*Исходный текст*

Письмо Фридриха Эвальда Павловича
Уважаемые сотрудники общества «Мемориал». Читаю «Красноярский комсомолец»,
публикацию о репрессированных, чьи судьбы связаны с Красноярским краем. Решил
сообщить о себе. Я Фридрих Эвальд Павлович, родился в Германии, городе Берлине
9-го февраля 1921 года. Пенсионер 13 лет. В 1990 году вызвали в Горсобес для
уточнения стажа перерасчета пенсии. Уходил на пенсию, начислили из расчета
среднего заработка за последний год. Получал 120 рублей. Стаж работы был не
нужен, на пенсию не влиял, а работать я начал еще в городе Иркутске до
Отечественной войны и во время войны. Работал до 25-го сентября 1942-го года.
25-го сентября 1942 года меня арестовали, а трудовая книжка у меня с конца 1948
года.
В гор.Иркутске учился в школе № 19, от школы меня направили на курсы
инструкторов по стрелковому спорту. Получил удостоверение инструктора
стрелкового спорта 2-го разряда. Готовил юных ворошиловских стрелков в своей
школе.
В 1937 году 23 октября арестовали мою мать, я остался один, мать обещала: «За мной вины перед государством нет, разберутся, скоро вернусь». Школу бросил, надо работать. У меня еще не было паспорта. Работал от Горсовета, ОСОВИАХИМ посылал по организациям готовить ворошиловских стрелков, немного платили. С 11 лет я учился музыке, играл в духовых оркестрах летом в парках, зимой в клубах, ресторане.

*Исходные данные*
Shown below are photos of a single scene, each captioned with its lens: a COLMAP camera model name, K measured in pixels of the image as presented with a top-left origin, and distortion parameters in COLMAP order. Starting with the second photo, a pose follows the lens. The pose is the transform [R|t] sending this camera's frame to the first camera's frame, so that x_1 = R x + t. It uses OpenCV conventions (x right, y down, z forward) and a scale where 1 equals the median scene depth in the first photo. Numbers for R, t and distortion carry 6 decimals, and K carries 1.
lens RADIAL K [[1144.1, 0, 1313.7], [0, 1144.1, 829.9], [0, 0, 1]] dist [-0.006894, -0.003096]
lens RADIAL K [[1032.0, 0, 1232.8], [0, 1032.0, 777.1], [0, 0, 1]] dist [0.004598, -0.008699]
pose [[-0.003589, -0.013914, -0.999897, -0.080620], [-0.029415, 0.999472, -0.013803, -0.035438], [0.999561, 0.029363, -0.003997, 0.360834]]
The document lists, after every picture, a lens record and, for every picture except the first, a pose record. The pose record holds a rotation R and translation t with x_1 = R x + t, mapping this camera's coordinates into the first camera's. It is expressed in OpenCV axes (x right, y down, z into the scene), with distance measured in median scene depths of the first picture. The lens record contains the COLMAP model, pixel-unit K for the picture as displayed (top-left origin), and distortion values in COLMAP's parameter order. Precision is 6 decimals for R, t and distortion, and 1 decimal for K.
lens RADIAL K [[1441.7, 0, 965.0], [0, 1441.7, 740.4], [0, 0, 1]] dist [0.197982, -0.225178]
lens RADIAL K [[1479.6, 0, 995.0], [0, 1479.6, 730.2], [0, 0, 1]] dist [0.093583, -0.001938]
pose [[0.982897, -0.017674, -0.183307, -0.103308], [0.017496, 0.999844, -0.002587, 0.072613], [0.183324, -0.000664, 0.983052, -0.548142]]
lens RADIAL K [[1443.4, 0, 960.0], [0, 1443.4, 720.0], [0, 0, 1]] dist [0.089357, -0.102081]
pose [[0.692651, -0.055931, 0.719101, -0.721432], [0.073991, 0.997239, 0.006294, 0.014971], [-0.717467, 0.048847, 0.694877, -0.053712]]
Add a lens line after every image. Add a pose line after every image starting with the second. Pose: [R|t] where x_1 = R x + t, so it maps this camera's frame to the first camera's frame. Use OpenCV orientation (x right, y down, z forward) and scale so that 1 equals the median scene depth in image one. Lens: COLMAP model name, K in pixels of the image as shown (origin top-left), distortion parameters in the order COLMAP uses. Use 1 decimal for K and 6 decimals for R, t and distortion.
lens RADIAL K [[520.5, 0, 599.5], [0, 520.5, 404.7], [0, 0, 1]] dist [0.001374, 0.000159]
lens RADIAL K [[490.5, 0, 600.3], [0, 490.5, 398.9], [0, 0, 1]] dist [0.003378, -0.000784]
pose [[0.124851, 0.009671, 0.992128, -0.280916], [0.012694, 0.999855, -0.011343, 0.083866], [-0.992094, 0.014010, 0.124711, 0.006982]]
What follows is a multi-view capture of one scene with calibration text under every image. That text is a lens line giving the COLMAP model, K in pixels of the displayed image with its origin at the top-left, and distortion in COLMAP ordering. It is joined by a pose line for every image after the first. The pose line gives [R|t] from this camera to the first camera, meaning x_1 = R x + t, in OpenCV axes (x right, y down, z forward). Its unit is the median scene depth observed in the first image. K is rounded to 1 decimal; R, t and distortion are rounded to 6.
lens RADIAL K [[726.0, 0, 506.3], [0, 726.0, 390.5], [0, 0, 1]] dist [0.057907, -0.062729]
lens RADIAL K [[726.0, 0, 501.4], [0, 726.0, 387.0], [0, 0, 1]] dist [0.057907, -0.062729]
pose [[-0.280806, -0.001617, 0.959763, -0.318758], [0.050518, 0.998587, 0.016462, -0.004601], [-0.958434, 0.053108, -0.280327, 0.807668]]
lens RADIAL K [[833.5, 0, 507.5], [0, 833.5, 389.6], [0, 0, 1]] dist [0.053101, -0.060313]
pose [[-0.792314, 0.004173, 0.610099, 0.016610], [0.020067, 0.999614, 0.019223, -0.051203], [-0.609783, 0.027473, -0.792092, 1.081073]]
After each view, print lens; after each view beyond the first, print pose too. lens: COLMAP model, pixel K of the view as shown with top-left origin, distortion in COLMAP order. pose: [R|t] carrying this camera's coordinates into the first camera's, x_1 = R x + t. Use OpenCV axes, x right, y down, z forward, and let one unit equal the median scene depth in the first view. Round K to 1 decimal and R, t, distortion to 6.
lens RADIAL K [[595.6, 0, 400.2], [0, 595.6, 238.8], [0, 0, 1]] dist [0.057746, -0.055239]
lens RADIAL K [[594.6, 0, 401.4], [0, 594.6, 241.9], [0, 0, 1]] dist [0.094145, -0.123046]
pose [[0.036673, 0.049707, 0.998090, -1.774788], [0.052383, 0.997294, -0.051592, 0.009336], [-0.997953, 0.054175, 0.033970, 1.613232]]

*Задания*
a - Перепишите записи от самого начала до строки с «dist [-0.006894, -0.003096]» включительно, поменяв «captioned» на «labeled» и ничего больше не трогая.
b - Продолжите письмо Фридриха Эвальда Павловича после его последнего предложения.
Текст и записи никак не связаны между собой.

*Ответы*
a -
Shown below are photos of a single scene, each labeled with its lens: a COLMAP camera model name, K measured in pixels of the image as presented with a top-left origin, and distortion parameters in COLMAP order. Starting with the second photo, a pose follows the lens. The pose is the transform [R|t] sending this camera's frame to the first camera's frame, so that x_1 = R x + t. It uses OpenCV conventions (x right, y down, z forward) and a scale where 1 equals the median scene depth in the first photo. Numbers for R, t and distortion carry 6 decimals, and K carries 1.
lens RADIAL K [[1144.1, 0, 1313.7], [0, 1144.1, 829.9], [0, 0, 1]] dist [-0.006894, -0.003096]

b -
Поступал в Иркутсткий аэроклуб, прошел медкомиссию, но отказали: не то социальное происхождение, «сын врага народа». Приняли на курсы шоферов в автомотоклуб ОСОАВИАХИМ. Кончил, работал шофером в тресте, столовых, ресторанах и кафе.
Началась война. Машину забрал военкомат, меня сократили. Устроился на дезостанцию, работал на грузовой и санитарной машинах. Призывался в армию, но оставили до особого распоряжения.
После ареста матери меня выселили из небольшой бывшей кухни бывшего хозяина этого дома, где мы жили с матерью. Дали мне холодную, темную комнату – бывший склад.
Паспорт получил в 17 лет, в 1-м отделении милиции. Через некоторое время меня вызвали в НКВД, паспорт забрали. Сказали, что паспорт выдан ошибочно, что я не имею право на советский паспорт. Надо принять советское гражданство.
– Как же так, мать – советская гражданка, имеет советский паспорт, я записан вы ее паспорте, с шести лет живу в Сибири.
– Не задавай вопросы, вот тебе три анкеты, заполни на трех рекомендующих лиц, желательно коммунистов.
Анкеты я вернул. Ручаться за меня желающих не было. Дали срок десять суток, чтобы я выехал из Иркутска не меньше как за сто километров. Я не выехал.
– Еще пять суток не уедешь, посадим.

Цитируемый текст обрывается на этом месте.